Certainly, a function is said to be Lebesgue measurable, if preimage of every Borel (not Lebesgue!) set is Lebesgue measurable. The preimage of a Lebesgue measurable set may not be Lebesgue measuable, even when $f$ is continuous. See this post for the most classical example.
icurays' answer is right if one consider the ball is not necessarily centered at $x$. Here is a proof which is also work for the case of centered balls.

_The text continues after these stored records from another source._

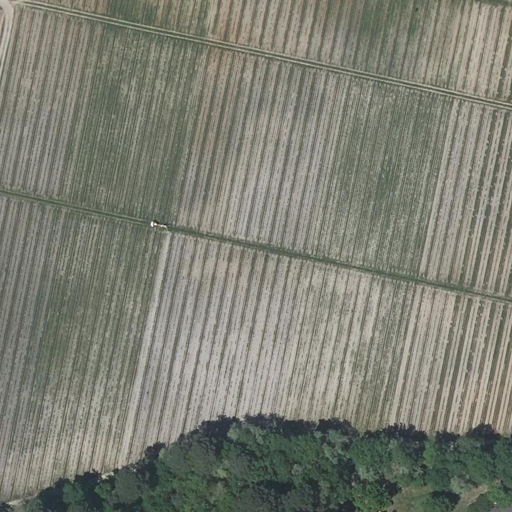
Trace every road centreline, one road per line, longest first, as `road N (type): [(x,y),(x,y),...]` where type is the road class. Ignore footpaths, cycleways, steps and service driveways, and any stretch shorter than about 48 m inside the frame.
road 1 (track): [(0,60),(12,1),(511,106)]
road 2 (track): [(0,190),(511,301)]
road 3 (track): [(8,511),(158,467),(386,441),(511,447)]
road 4 (track): [(211,0),(117,478)]
road 5 (track): [(476,0),(386,441)]
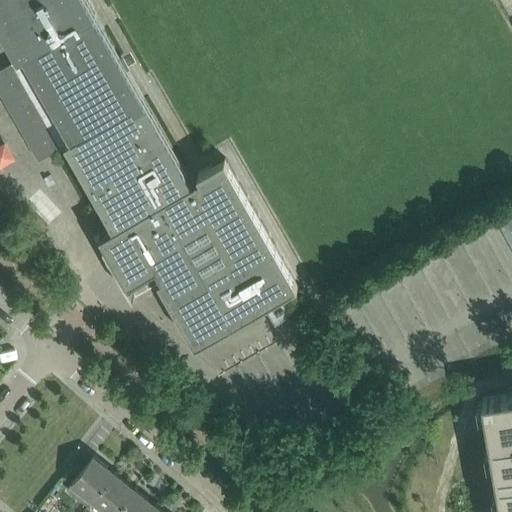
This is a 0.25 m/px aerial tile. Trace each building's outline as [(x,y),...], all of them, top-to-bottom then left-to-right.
[(188,175),(87,0),(0,0),(0,3),(27,51),(0,67),(0,92),(22,130),(36,122),(52,150),(66,142),(113,225),(100,233),(105,242),(103,244),(106,243),(113,255),(110,256),(110,257),(113,255),(120,267),(117,269),(118,269),(120,268),(127,280),(124,281),(125,282),(127,281),(156,265),(162,275),(161,276),(165,283),(162,284),(166,291),(165,291),(166,292),(166,291),(195,342),(259,306),(297,283),(225,156),(211,164),(211,163),(210,163),(211,164),(197,172),(200,176),(191,181),(188,175)] [(511,511),(511,391),(508,392),(482,397),(483,398),(485,413),(491,447),(493,462),(498,491),(501,506),(501,511),(511,511)] [(87,504),(92,498),(115,470),(114,469),(113,471),(106,465),(107,464),(94,453),(66,488),(87,504)] [(109,511),(114,511),(135,486),(135,485),(133,487),(127,482),(128,480),(115,470),(92,498),(109,511)] [(147,511),(156,502),(155,502),(154,503),(147,498),(148,496),(135,486),(114,511),(147,511)] [(167,511),(156,502),(147,511),(167,511)]
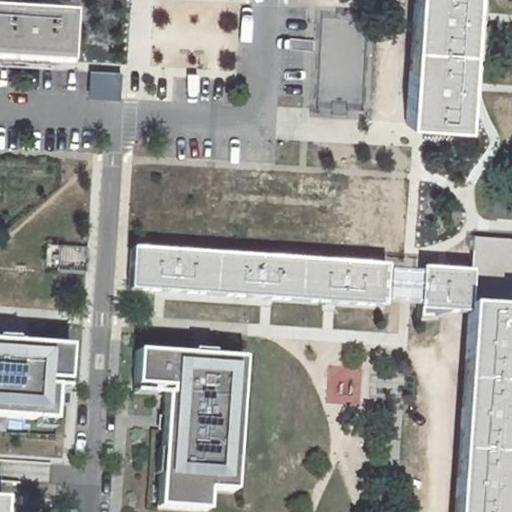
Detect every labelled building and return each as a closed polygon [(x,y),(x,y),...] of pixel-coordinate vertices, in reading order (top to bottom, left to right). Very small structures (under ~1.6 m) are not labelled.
[(0,0),(0,46),(67,50),(69,1),(54,0),(0,0)] [(413,0),(406,118),(464,122),(471,0),(413,0)] [(510,511),(511,491),(511,241),(473,238),(470,273),(419,269),(417,318),(420,318),(424,318),(433,317),(436,316),(436,311),(467,313),(452,511),(510,511)] [(382,308),(385,268),(129,250),(127,291),(382,308)] [(0,422),(52,426),(54,395),(54,391),(44,390),(43,385),(65,387),(68,352),(14,348),(14,344),(0,343),(0,422)] [(240,383),(242,366),(209,362),(209,359),(191,358),(190,361),(134,357),(132,392),(167,394),(167,400),(163,399),(159,456),(165,456),(163,482),(157,481),(154,511),(197,511),(198,502),(205,503),(206,497),(206,488),(232,490),(240,392),(232,392),(233,383),(240,383)] [(54,391),(54,395),(65,395),(65,387),(43,385),(44,390),(54,391)] [(231,499),(232,490),(206,488),(206,497),(231,499)] [(204,511),(205,503),(198,502),(197,511),(204,511)]
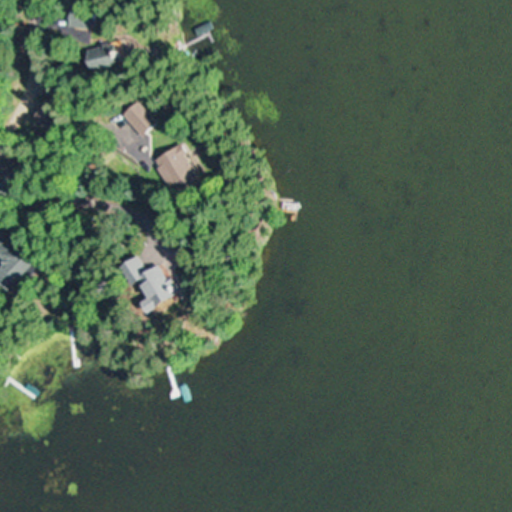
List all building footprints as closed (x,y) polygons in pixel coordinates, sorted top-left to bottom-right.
[(101,13),(75,9),(72,28),(98,32),(101,13)] [(99,48),(100,70),(134,69),(133,47),(99,48)] [(193,145),(163,160),(183,199),(213,184),(193,145)] [(17,159),(0,179),(0,185),(16,198),(35,175),(17,159)] [(46,264),(6,230),(0,237),(0,250),(13,262),(3,275),(23,292),(46,264)] [(162,276),(151,256),(137,264),(151,288),(162,282),(170,296),(162,301),(169,313),(195,298),(177,267),(162,276)]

Assume $$Mf(x):=\sup_{x\in B}\frac{1}{|B|}\int_B |f|,$$ where the supremum is over all balls centered at $x$. Using the absolute continuity of integral, the supremum can be replaced by considering all balls centered at $x$ with rational radicals. Given $r\in \mathbb{Q}$, put $$F_r(x):=\frac{1}{|B(x,r)|}\int_{B(x,r)}|f|.$$ Using the absolute continuity of integral again, we conclude that $F_r$ is continuous. $Mf$ is the point supremum of $\{F_r\}_{r\in \mathbb{Q}}$. So $Mf$ is Borel measurable, hence Lebesgue measurable.